Fed Rate Cuts Ahead—Can Bitcoin Hit $200K Before 2026?
Wall Street’s rate-cut euphoria meets crypto’s ultimate hype cycle. As the Fed flirts with monetary easing, Bitcoin maximalists see a golden runway to six figures.
The math looks tempting: Halving-driven scarcity meets institutional FOMO. But remember—this is the same market that turned ’transitory inflation’ into a two-year comedy special.
Will macro tailwinds override crypto’s volatility? Or will traders get rekt chasing round-number psychology? One thing’s certain—the Fed’s printer won’t care about your leverage.
What’s next if BTC reclaims $100K?
Most experts now expect more Fed rate cuts in Q3 2025, a move that could fuel risk-on sentiment and BTC’s extended run. Matt Mena, crypto Research Strategist at 21Shares, echoed this outlook.
In an email, Mena told AMBcrypto,
“A clean break above $100,000 could trigger a retest of the all-time high at $108,500 – and if adoption accelerates on both domestic and global fronts, bitcoin could push beyond $200,000 by year-end.”
Mena added that U.S.-China trade talks and growing adoption of BTC by nation-states could further fuel the asset’s value.
Source: Bloomberg
In fact, Mena also noted growing investors’ preference for BTC over Gold after BlackRock’s Bitcoin ETF (IBIT) surpassed the most popular gold ETF in year-to-date (YTD) flows.
Simply put, BTC could rally harder in low-rate environments.
That said, the U.S. investors have boosted the recent recovery, as shown by the Coinbase Premium Index being fairly positive for the past two weeks.
Source: CryptoQuant
In the past week alone, U.S. spot BTC ETFs attracted $2 billion in inflows, tipping YTD inflows to cross $5B.
On the three-month liquidation heatmaps, BTC tapped key upside liquidity pockets at $98K and $100K, which were next in line. Further ahead, the $106K was another liquidity zone and a potential price magnet.

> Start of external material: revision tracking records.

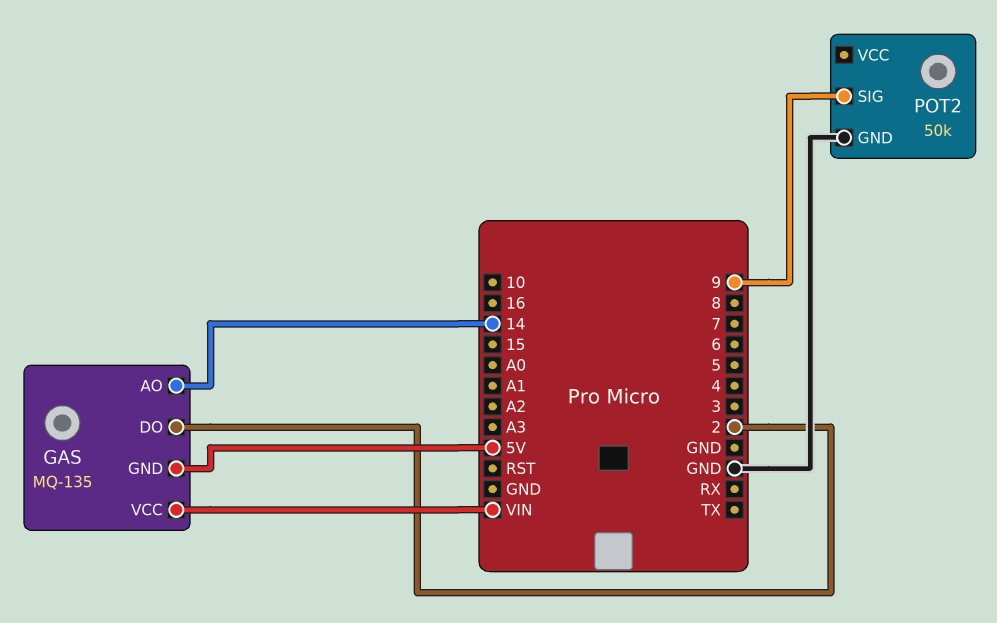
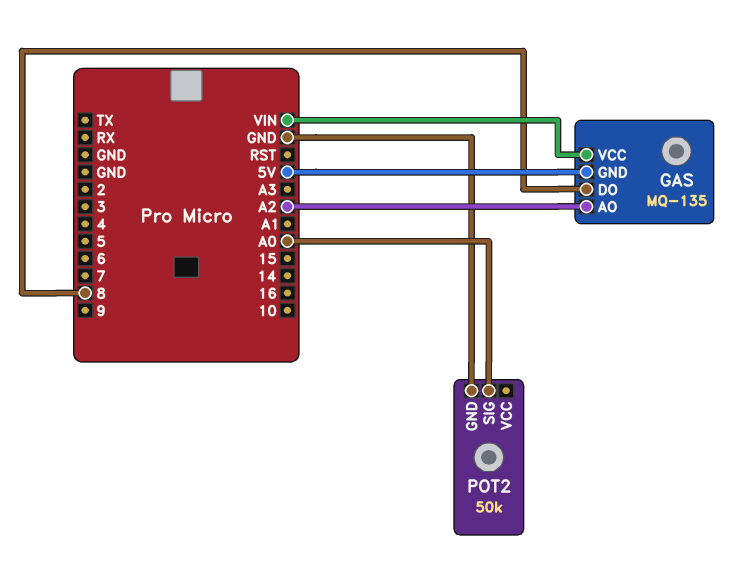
GAS pin AO: 14 -> A2
GAS pin DO: 2 -> 8
POT2 pin SIG: 9 -> A0

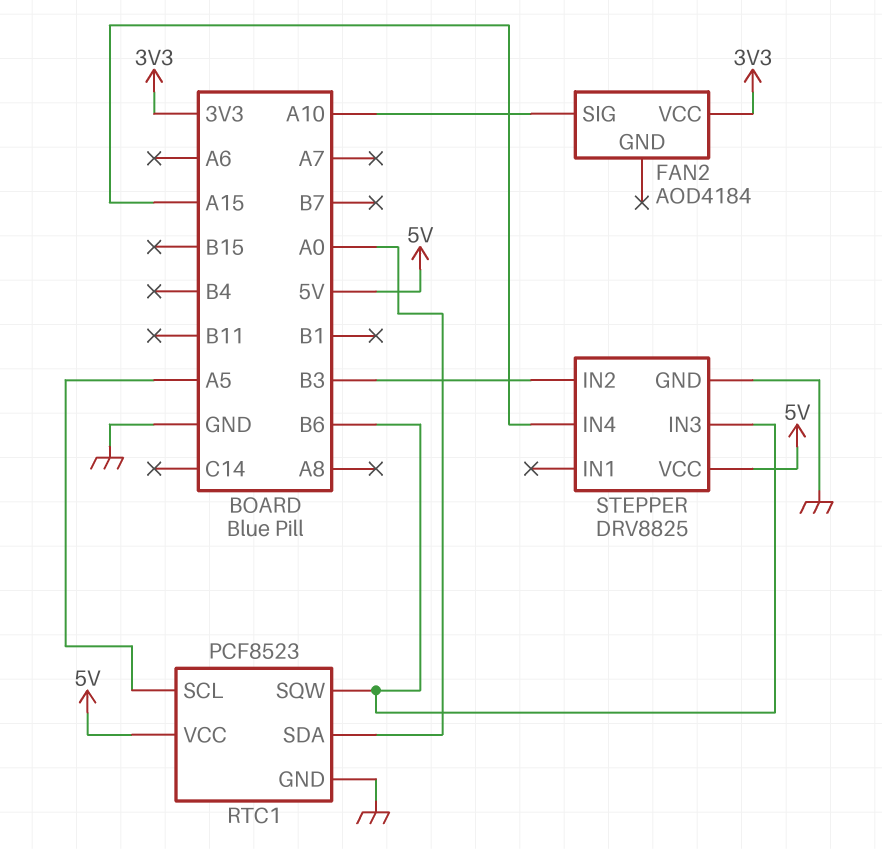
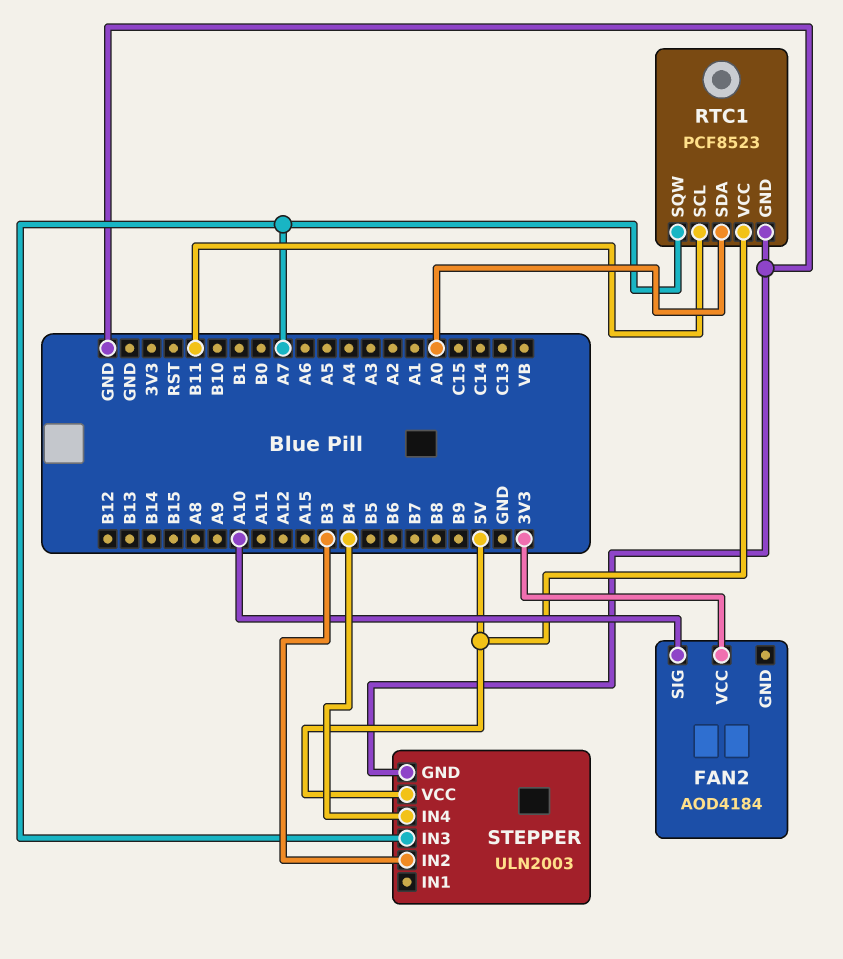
RTC1 pin SCL: A5 -> B11
RTC1 pin SQW: B6 -> A7
STEPPER: DRV8825 -> ULN2003
STEPPER pin IN3: B6 -> A7
STEPPER pin IN4: A15 -> B4

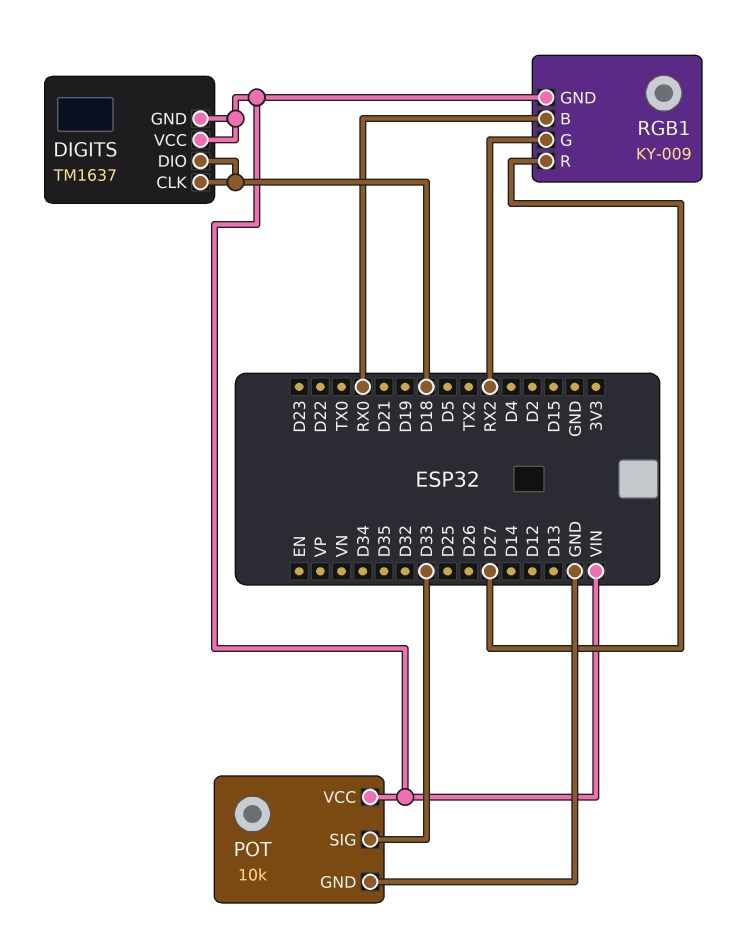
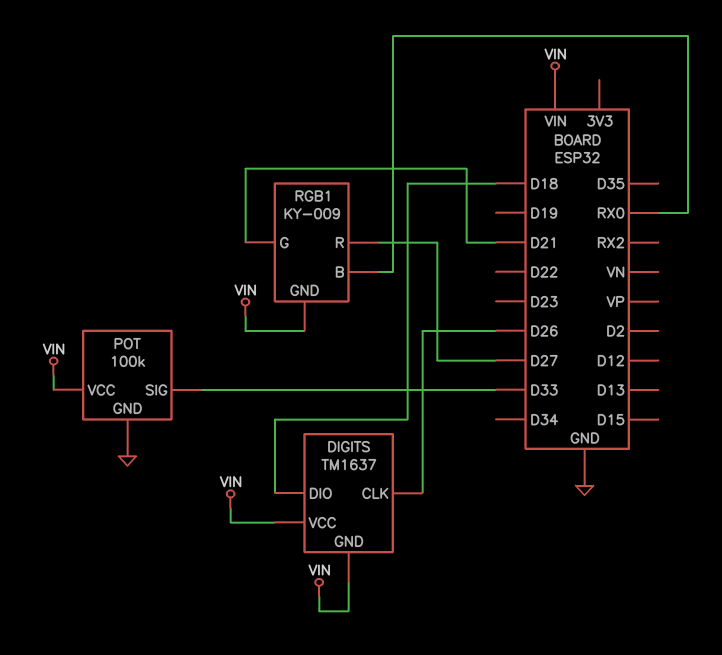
DIGITS pin CLK: D18 -> D26
POT: 10k -> 100k
RGB1 pin G: RX2 -> D21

On the lower side, liquidity zones were at $93K and $83K and could act as likely support levels in case of a pullback.
Source: Coinglass
Overall, BTC could benefit from more positive macro updates, especially the U.S.-China trade talks in the short term.
However, according to experts like Matt Mena, the mid-term also appeared positive for the asset, especially if Fed rate cuts happen in Q3 2025.